• **What is required**
Can you filter the entries below down to every line that contains the string "BZÖG", treating uppercase and lowercase as different?

• **Listed records**

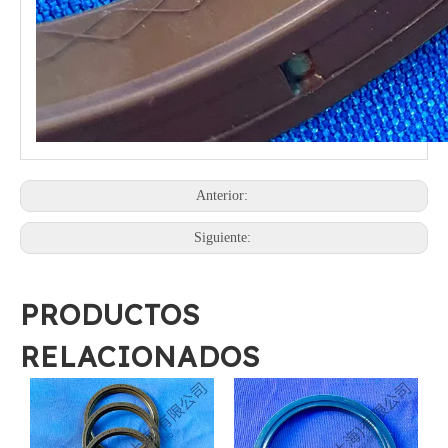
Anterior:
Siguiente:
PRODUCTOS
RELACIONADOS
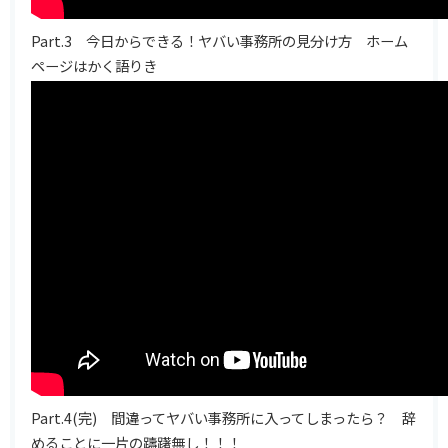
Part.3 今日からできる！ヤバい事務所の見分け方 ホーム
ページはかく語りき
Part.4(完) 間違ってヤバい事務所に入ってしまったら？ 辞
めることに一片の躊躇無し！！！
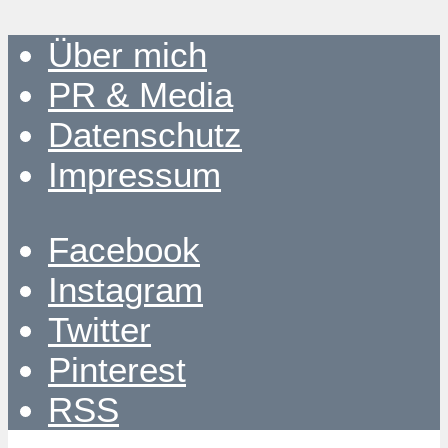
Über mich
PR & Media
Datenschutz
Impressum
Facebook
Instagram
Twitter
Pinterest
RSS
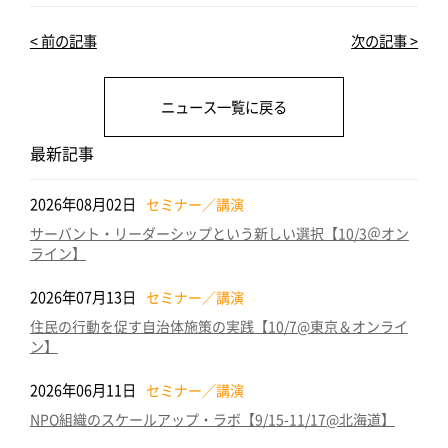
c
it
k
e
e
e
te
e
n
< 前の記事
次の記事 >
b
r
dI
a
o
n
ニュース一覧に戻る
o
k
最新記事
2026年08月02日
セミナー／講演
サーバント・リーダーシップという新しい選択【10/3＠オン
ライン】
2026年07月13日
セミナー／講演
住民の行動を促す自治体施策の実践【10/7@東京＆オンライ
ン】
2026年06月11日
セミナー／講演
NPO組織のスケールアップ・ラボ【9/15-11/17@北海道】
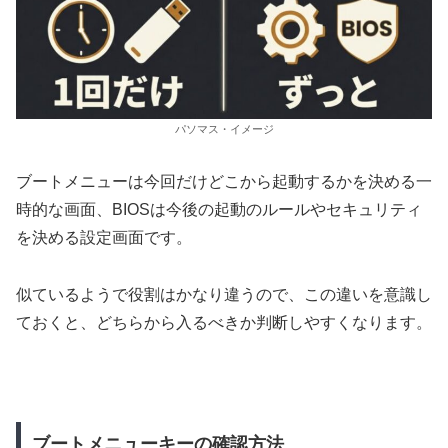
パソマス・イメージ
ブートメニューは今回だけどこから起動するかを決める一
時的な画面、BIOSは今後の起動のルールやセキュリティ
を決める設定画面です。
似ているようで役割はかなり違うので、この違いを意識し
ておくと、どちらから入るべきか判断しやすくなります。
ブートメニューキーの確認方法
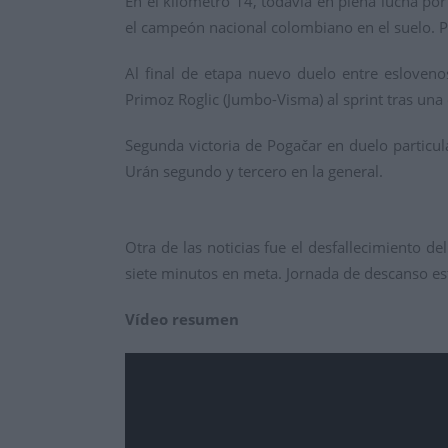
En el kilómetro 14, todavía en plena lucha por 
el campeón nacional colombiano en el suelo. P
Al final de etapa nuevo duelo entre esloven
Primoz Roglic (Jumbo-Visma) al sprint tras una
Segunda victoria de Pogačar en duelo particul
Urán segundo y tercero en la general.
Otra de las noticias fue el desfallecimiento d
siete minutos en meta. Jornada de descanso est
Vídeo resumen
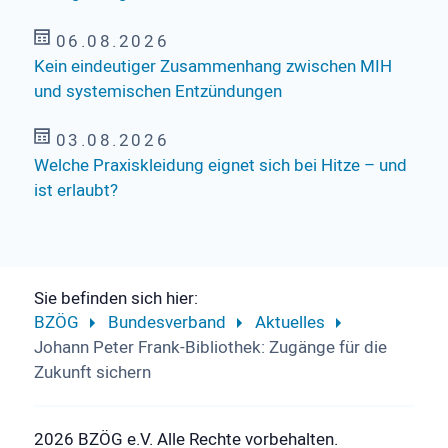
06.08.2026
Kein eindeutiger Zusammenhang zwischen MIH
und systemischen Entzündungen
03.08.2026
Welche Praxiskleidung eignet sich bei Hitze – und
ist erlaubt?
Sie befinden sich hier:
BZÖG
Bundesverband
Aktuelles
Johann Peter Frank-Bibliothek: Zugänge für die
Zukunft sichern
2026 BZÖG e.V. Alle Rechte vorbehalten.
* * *
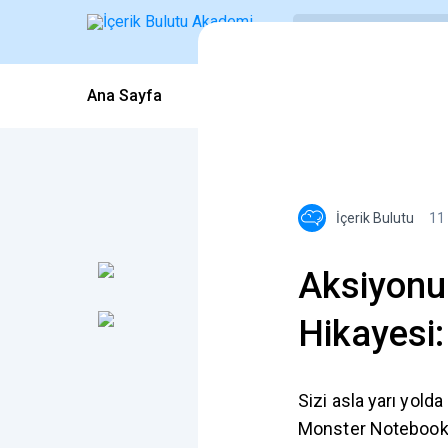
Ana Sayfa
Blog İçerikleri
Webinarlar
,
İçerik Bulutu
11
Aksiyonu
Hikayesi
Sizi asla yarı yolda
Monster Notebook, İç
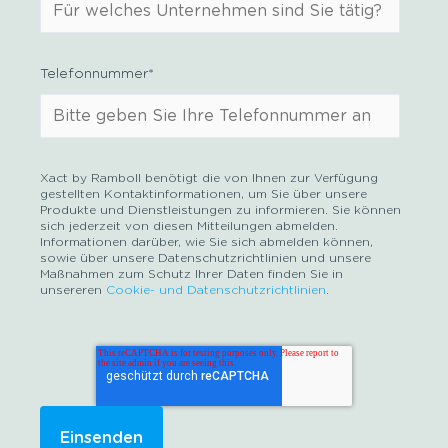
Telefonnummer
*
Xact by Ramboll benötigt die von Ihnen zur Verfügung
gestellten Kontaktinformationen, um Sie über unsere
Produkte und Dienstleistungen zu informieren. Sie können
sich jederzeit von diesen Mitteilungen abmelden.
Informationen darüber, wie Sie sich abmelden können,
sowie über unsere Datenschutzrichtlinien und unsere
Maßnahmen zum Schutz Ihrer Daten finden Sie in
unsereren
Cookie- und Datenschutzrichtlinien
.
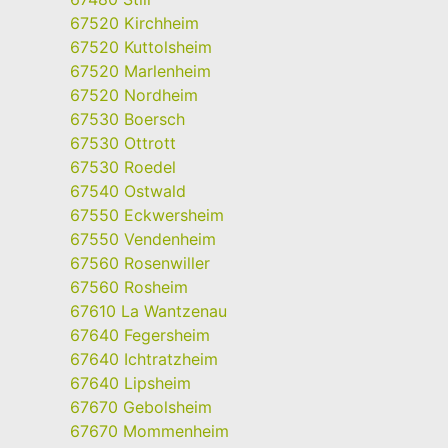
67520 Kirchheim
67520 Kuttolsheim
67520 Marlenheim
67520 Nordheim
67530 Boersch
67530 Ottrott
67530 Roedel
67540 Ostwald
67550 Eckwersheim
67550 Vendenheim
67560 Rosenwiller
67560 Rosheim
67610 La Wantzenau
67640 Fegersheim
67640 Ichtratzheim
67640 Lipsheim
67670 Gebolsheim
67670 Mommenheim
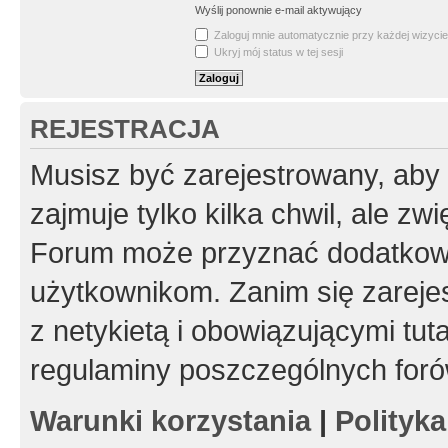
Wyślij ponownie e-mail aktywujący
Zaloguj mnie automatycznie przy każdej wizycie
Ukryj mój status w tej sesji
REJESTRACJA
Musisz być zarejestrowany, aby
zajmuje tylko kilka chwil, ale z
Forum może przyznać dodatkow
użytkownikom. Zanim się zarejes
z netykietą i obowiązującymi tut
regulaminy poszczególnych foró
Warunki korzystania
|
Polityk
==
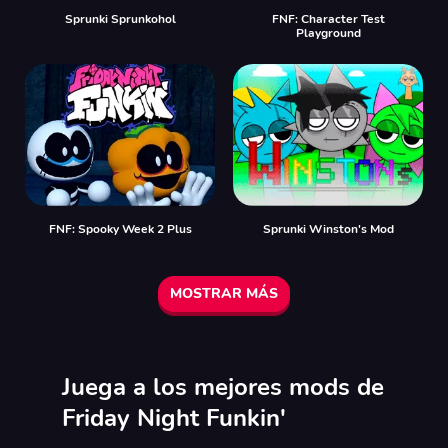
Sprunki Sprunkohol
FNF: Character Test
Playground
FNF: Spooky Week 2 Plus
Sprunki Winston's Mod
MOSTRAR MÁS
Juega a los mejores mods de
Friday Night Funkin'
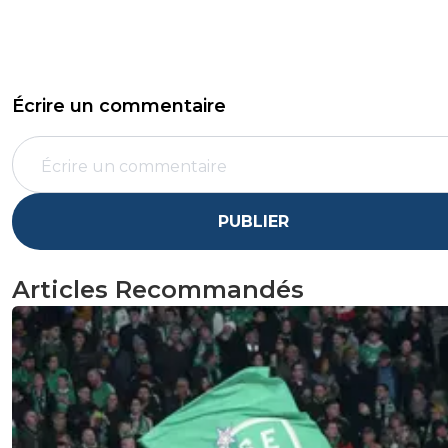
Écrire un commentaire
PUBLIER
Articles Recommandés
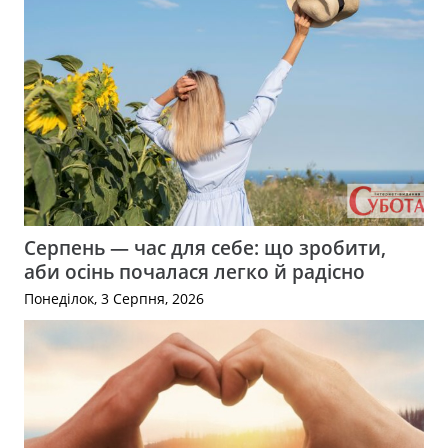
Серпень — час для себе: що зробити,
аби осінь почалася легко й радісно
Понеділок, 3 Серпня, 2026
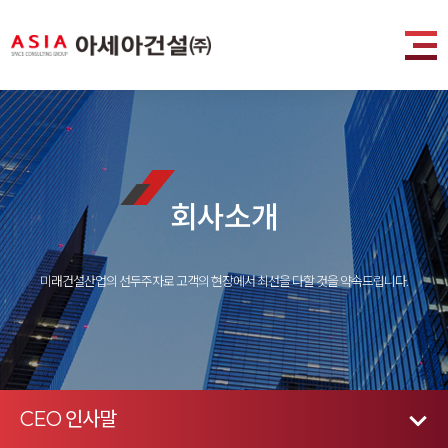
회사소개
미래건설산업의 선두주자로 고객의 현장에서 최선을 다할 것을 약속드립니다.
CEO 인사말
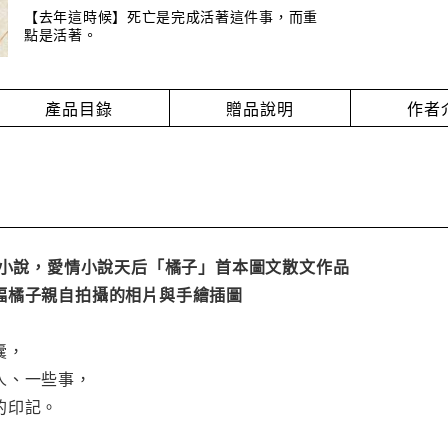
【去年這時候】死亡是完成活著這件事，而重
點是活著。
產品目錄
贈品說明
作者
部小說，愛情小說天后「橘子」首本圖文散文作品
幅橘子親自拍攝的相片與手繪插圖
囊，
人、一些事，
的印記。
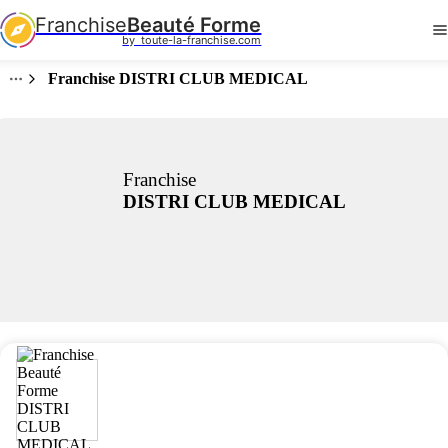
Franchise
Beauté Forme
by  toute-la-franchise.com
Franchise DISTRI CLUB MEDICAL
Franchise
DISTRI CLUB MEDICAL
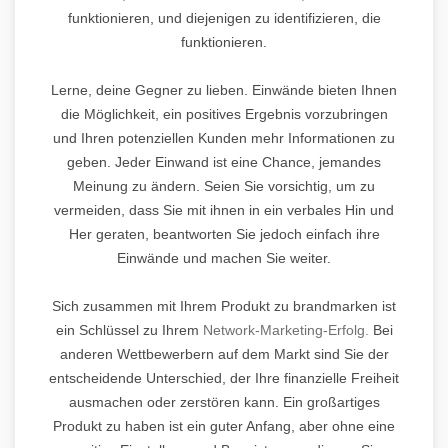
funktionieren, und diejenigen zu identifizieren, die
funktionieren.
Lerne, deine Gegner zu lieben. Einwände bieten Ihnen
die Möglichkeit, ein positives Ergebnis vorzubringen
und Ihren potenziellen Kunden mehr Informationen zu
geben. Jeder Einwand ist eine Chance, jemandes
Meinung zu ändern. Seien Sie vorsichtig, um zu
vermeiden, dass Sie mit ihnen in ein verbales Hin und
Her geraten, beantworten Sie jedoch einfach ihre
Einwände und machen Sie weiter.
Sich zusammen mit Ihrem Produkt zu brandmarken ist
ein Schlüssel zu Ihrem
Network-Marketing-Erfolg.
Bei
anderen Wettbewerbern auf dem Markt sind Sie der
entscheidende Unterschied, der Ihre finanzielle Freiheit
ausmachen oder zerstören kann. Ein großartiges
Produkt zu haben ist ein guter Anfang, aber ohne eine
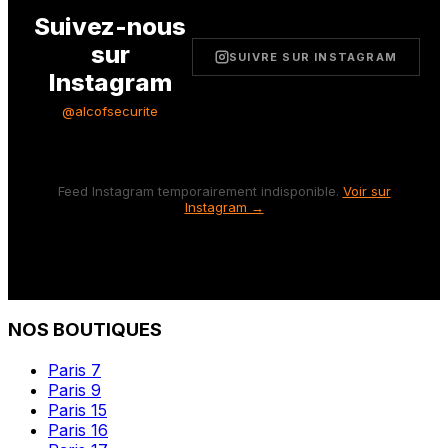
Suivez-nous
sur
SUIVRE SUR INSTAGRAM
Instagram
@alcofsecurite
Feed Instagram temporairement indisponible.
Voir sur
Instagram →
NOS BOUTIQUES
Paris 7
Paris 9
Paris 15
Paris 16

• **Result of this task**
BZÖG
2026 BZÖG e.V. Alle Rechte vorbehalten.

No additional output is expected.